The Christmas season is upon us and I’m once again in high gear. It’s one of my favorite times of the year. Our family has slowed down on the gift giving, which enables us to focus more on the warm and fuzzy stuff. Since Jagdish and I expect to be downsizing to a condo next spring, I’m taking advantage of the ample space that our house offers to put out even more holiday décor than usual.
I have an entire closet filled with almost nothing but house and tree decorations. The first things I put out are usually the snowmen and Santa-like items. This year, I found myself talking to them as I placed them throughout the rooms. It dawned on me that it’s like I become six again at Christmastime.
Hello, Italian snowman (round belly, red and green hat) with your Chanukah snowmen friends (blue clothes). Hey, Humpty Dumpty Santa and Mrs. Humpty Claus. How was your summer? Snowman family on the piano keyboard, will your kids be applying to colleges this year? I don’t care that they never answer me. I just move on to the next grouping. There’s the Laurel and Hardy snowmen—one super thin, the other round as a pumpkin. Or maybe they’re Jagdish and Elaine.
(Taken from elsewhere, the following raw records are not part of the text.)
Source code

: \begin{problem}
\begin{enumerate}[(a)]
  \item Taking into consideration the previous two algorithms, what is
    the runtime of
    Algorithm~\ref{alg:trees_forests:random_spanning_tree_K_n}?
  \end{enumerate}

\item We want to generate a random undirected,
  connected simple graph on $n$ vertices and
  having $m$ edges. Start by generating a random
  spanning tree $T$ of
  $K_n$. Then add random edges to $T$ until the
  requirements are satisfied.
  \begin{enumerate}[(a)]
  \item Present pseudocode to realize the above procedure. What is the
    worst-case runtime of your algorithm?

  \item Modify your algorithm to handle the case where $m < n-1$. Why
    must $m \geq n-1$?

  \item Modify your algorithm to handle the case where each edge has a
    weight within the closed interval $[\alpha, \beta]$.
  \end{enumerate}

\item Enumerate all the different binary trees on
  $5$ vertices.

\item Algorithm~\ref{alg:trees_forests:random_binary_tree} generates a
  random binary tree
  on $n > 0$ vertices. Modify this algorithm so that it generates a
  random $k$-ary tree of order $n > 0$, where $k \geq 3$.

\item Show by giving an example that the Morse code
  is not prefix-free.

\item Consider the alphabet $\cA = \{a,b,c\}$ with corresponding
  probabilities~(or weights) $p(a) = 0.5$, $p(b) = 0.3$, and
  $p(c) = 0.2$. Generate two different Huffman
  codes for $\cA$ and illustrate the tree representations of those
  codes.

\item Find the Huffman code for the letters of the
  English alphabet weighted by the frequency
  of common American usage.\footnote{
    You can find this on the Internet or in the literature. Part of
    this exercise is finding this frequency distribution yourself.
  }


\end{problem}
It’s Christmastime and I’m 26 again. I’m unwrapping an ornament my father gave me for one of my first trees living on my own. It’s a brass mask from Venezuela, still in the tissue and plastic bag it came in. My father asked a co-worker going on a business trip there to bring back something appropriate for a tree ornament for him to give me. He was hugely disappointed in the mask. I think he was expecting a star. I always loved it, especially because of the story behind it. His name, spelled wrong by his co-worker, is still penciled onto the tissue.
It’s Christmastime and in my mind I’m 39. I’m unpacking the silver snowflakes and brass stars from the Metropolitan Museum gift shop. My parents gave me one each year, but my father picked them out. I’m missing the one for 1984. He died that year. My mother wanted to get the ornament for me, but it was just too painful for her to deal with. It was painful for me, too. I started buying them on my own the next year. In my collection over a 31-year period, the only year missing is the one my father died.
I’m baking Sunset Cookies from my mother’s recipe. I’m 50 and it’s my first Christmas without her. These cookies remind me of her. If I made struffoli, I’d feel even closer. She made the dough and rolled it into finger-width strands. I cut them into dice-sized pieces. After they were fried, she drizzled them with honey and I formed the ring around an upside down glass. When we removed the glass, we decorated with colored sprinkles and her “Italian” plastic holly. I don’t have a deep fryer, so I make her cookies.
I’ve reached my 68th Christmas. I’m cranky. I have very little patience. I say things that aren’t appropriate to repeat here to people who don’t put on their left turn signal and just stop dead in the fast lane, waiting to make the turn. Also to those who drive behind me as I’m backing out of a parking spot in the supermarket lot, even though I’m already more than half way out. I back up ever so slowly, because I know some idiot is going to be in a hurry to get the cantaloupe that’s on sale yet again this week.
I silently give thanks that our family has cut way back on the exchange of presents and that almost everyone is on a diet. But it’s still Christmas, so I put up three trees. That includes the little one that is now Luke’s, but is full of ornaments bought for Tulip and Daisy and Lily and Pansy. Bittersweet memories.
We’ve been in our house on Oriole Avenue for 22 Christmases. Each of the last three years, I’ve considered the possibility that it could be our final Christmas here. It makes me sad, but I remind myself that Christmas is not a physical place. It’s a place in one’s mind and in one’s heart. No matter where we relocate, I’ll be able to unpack Christmas from my ornament boxes and bake it from my recipe file. If I can just remember where I put the patience I had when I was younger, it will be as perfect as when I was six.